__Supplied material__
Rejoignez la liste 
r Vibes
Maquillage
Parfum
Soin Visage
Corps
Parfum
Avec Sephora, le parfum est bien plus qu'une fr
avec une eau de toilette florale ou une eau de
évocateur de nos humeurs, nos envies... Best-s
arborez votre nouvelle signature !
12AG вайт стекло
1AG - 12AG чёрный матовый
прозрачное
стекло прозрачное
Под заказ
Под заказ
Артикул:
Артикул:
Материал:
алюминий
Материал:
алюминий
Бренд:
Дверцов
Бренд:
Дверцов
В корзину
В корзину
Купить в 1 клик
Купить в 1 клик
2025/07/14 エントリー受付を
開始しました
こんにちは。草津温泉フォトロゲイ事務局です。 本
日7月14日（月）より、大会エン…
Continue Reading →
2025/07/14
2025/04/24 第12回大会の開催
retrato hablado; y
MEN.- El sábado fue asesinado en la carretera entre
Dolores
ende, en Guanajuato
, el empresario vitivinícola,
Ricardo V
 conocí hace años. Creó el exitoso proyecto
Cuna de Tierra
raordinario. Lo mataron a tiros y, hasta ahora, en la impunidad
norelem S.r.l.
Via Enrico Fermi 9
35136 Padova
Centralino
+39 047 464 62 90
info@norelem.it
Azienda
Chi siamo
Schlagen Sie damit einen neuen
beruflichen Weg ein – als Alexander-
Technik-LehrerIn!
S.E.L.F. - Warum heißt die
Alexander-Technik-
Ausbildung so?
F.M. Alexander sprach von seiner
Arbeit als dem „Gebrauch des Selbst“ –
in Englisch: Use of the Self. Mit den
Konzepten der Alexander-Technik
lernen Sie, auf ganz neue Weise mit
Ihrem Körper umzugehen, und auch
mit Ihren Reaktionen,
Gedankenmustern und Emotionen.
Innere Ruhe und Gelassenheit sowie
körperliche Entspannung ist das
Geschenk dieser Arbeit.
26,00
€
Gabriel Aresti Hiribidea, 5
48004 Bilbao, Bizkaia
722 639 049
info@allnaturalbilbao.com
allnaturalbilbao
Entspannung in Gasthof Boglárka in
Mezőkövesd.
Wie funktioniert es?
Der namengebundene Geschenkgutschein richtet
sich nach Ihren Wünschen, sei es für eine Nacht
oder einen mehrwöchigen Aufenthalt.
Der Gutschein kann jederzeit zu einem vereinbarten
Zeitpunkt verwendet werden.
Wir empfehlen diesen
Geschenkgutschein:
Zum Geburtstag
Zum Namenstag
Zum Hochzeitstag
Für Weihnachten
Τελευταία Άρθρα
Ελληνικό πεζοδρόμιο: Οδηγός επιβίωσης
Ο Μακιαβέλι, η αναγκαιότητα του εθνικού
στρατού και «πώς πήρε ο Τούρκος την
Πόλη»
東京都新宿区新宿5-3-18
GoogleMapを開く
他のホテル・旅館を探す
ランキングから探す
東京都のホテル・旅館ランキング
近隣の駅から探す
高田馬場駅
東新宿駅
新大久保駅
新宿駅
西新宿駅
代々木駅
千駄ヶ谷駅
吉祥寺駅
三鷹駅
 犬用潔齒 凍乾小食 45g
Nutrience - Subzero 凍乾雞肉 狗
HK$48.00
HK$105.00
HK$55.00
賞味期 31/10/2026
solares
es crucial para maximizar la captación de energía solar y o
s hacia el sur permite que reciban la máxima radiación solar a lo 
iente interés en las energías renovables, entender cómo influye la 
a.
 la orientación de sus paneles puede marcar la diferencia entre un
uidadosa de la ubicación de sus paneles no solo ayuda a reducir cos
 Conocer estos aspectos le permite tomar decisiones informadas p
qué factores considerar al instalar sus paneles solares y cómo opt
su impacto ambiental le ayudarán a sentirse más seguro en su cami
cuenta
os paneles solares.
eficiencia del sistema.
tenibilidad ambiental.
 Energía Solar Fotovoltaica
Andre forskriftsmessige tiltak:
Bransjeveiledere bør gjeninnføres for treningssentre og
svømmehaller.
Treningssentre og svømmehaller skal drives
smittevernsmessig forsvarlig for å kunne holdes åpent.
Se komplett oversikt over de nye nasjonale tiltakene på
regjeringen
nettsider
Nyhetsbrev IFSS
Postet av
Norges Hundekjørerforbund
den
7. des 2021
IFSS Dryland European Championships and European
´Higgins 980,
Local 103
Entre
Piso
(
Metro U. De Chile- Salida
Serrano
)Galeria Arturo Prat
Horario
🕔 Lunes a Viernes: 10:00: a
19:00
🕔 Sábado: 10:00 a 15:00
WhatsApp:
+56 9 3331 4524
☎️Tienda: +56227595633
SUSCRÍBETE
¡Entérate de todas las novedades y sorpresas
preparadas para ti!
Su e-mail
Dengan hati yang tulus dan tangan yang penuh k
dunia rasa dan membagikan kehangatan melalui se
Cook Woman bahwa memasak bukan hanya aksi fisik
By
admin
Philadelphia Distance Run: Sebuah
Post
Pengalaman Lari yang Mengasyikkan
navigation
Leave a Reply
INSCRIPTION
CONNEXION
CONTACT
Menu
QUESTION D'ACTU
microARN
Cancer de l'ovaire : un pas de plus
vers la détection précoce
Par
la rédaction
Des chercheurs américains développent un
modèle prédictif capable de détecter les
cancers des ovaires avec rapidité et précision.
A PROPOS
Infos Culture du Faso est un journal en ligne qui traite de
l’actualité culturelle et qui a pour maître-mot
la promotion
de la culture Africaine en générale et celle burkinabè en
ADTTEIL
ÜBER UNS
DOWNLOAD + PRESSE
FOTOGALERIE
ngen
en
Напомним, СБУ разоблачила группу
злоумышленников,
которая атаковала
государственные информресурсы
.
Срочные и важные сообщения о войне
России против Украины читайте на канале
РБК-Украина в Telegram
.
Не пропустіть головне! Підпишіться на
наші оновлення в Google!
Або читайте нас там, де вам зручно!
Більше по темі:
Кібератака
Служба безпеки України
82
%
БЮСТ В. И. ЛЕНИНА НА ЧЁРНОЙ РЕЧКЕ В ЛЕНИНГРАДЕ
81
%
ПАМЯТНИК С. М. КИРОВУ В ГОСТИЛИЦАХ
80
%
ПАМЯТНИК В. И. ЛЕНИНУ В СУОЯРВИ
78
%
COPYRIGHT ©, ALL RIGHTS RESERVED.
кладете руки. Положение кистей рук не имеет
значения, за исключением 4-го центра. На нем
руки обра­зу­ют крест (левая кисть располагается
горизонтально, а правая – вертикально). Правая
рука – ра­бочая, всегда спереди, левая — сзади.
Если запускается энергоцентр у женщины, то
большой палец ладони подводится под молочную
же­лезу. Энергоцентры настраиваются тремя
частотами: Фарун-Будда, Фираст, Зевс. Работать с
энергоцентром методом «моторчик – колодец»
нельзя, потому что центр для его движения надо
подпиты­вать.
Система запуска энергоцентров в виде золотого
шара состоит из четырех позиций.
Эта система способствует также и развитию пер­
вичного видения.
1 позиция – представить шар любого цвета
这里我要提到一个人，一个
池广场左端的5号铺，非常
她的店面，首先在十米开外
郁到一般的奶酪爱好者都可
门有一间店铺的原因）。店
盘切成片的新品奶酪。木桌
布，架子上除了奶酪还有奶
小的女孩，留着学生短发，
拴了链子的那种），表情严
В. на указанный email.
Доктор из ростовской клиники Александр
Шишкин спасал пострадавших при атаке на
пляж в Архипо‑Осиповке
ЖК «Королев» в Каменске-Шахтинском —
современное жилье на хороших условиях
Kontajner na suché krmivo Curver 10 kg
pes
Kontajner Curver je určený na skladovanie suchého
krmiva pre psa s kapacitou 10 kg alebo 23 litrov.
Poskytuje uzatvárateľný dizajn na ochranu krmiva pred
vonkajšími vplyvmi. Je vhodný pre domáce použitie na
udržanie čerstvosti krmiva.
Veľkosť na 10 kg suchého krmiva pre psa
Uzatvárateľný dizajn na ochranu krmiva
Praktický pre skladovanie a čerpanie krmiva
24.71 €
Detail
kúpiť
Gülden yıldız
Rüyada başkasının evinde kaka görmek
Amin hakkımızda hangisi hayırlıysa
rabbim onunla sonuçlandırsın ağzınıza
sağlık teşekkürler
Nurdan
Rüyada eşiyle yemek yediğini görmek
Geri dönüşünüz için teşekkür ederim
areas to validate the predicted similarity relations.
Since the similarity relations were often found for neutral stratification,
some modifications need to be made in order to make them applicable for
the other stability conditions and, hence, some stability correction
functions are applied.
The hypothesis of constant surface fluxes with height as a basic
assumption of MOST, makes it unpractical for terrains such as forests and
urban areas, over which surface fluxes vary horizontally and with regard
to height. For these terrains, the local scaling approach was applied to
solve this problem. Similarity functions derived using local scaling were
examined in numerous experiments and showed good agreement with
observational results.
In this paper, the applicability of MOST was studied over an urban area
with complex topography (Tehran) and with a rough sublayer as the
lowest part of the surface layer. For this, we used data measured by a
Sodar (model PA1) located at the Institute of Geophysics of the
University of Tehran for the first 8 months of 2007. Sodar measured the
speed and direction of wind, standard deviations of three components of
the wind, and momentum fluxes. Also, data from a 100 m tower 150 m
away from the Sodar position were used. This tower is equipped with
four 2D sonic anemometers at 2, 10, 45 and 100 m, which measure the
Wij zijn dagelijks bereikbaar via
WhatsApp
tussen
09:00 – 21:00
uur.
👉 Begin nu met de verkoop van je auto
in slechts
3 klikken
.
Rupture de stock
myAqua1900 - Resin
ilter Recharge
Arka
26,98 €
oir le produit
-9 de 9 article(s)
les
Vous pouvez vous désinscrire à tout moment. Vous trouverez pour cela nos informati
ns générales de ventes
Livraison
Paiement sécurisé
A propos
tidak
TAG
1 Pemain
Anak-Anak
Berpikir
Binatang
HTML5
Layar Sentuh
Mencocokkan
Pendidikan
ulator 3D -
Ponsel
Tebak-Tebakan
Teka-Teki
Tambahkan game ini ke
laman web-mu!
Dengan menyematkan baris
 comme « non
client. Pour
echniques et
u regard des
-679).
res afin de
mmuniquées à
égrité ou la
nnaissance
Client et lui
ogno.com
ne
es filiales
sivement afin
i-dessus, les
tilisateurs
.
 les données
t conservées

__Work item__
Print again the lines of the entries above that fall between the line holding "こんにちは。草津温泉フォトロゲイ事務局です。 本" and the line holding "in Englisch: Use of the Self. Mit den", inclusive, exactly as they stand.

__Solution to this problem__
こんにちは。草津温泉フォトロゲイ事務局です。 本
日7月14日（月）より、大会エン…
Continue Reading →
2025/07/14
2025/04/24 第12回大会の開催
retrato hablado; y
MEN.- El sábado fue asesinado en la carretera entre
Dolores
ende, en Guanajuato
, el empresario vitivinícola,
Ricardo V
 conocí hace años. Creó el exitoso proyecto
Cuna de Tierra
raordinario. Lo mataron a tiros y, hasta ahora, en la impunidad
norelem S.r.l.
Via Enrico Fermi 9
35136 Padova
Centralino
+39 047 464 62 90
info@norelem.it
Azienda
Chi siamo
Schlagen Sie damit einen neuen
beruflichen Weg ein – als Alexander-
Technik-LehrerIn!
S.E.L.F. - Warum heißt die
Alexander-Technik-
Ausbildung so?
F.M. Alexander sprach von seiner
Arbeit als dem „Gebrauch des Selbst“ –
in Englisch: Use of the Self. Mit den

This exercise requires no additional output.